__Work request__
Each line of the material that includes the string "center" counts once; report the total and nothing further.
(Supplied information Opens)
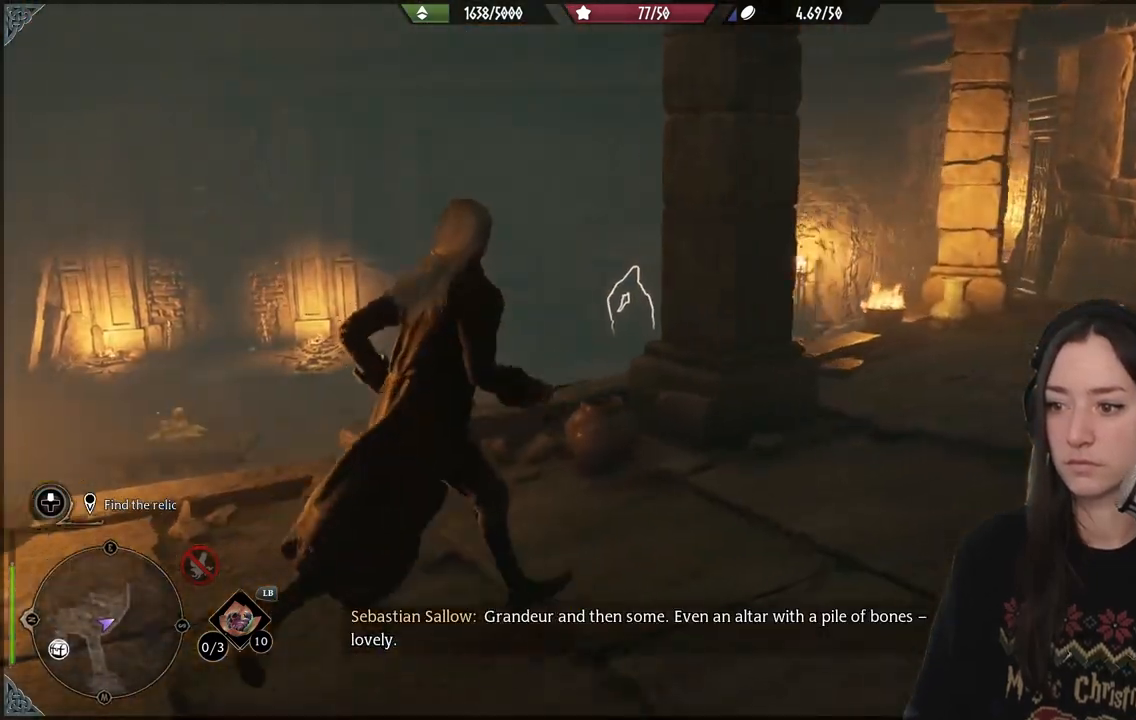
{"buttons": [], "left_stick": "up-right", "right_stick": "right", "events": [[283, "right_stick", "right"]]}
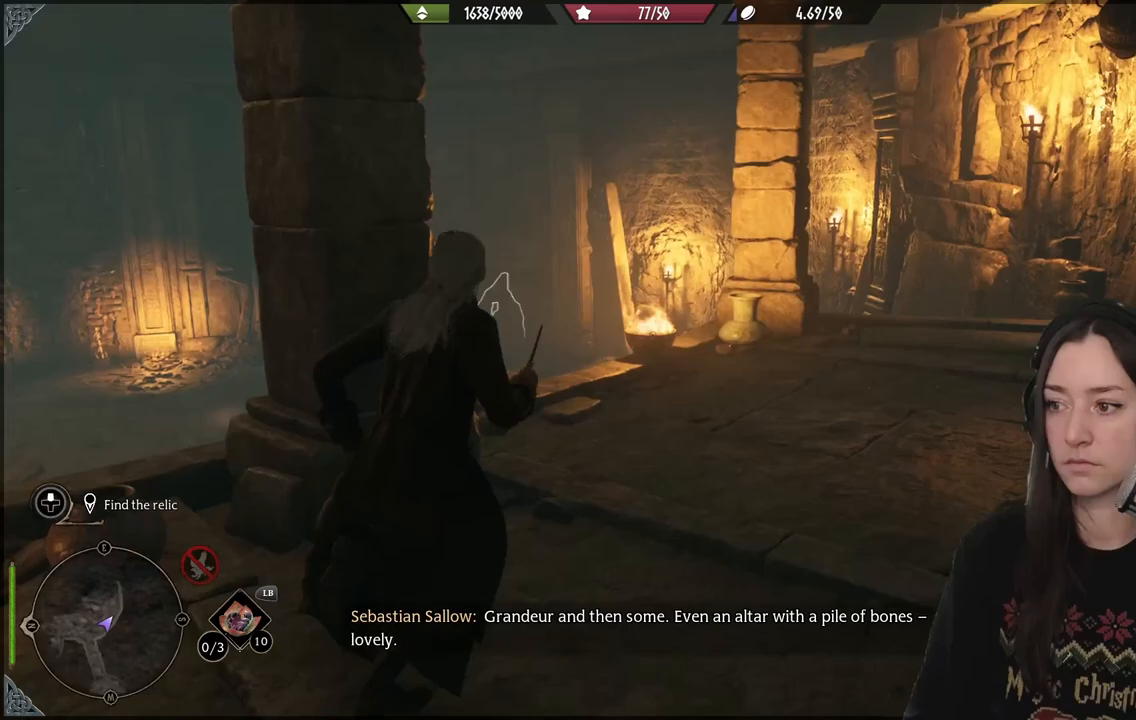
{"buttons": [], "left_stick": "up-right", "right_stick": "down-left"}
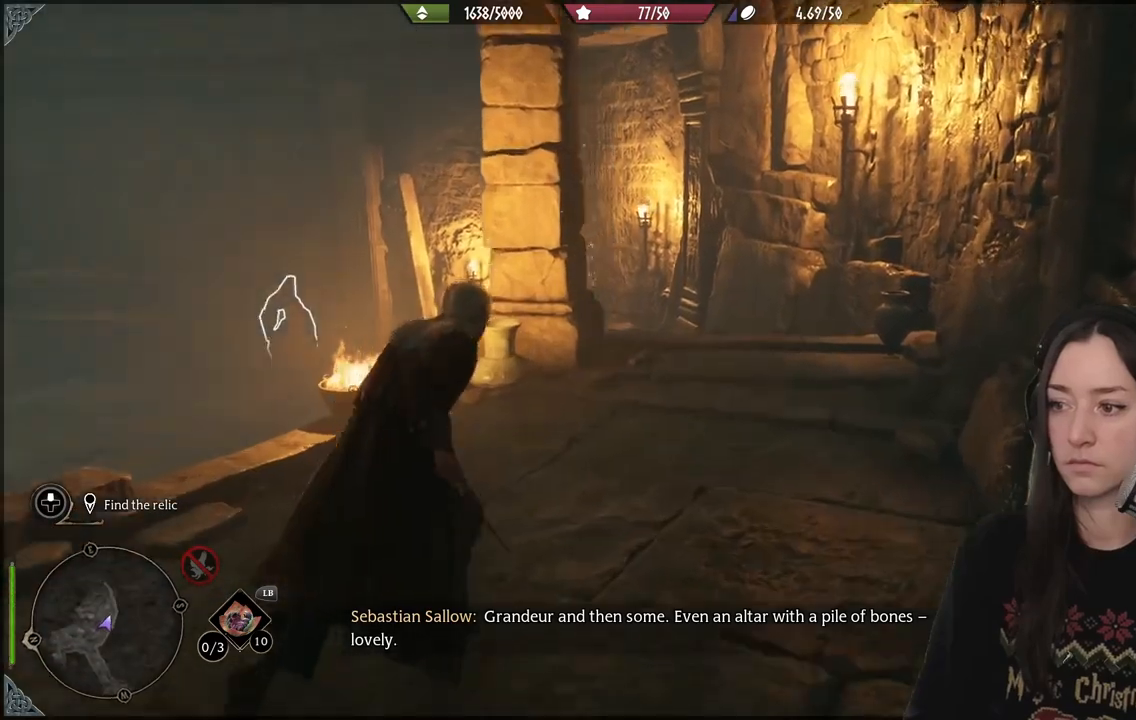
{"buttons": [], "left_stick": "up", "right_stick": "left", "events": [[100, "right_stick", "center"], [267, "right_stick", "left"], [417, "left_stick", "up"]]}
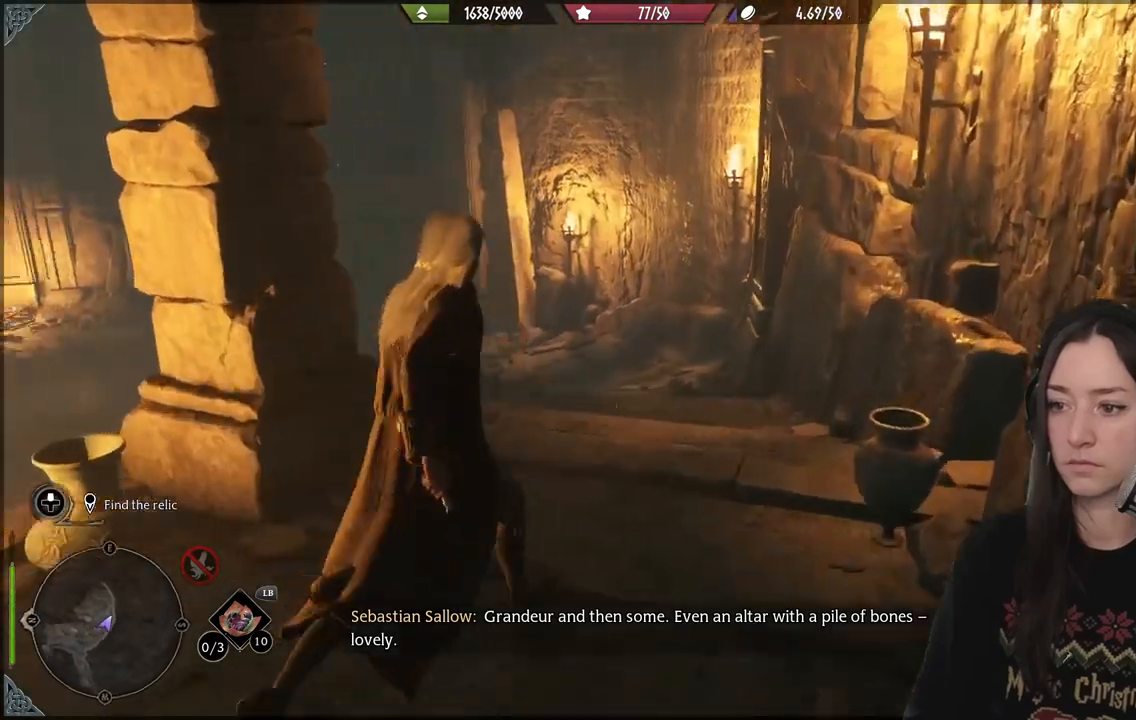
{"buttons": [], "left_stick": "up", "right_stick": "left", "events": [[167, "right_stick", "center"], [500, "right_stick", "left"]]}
(Supplied information Closes)
__Answer to this exercise__
2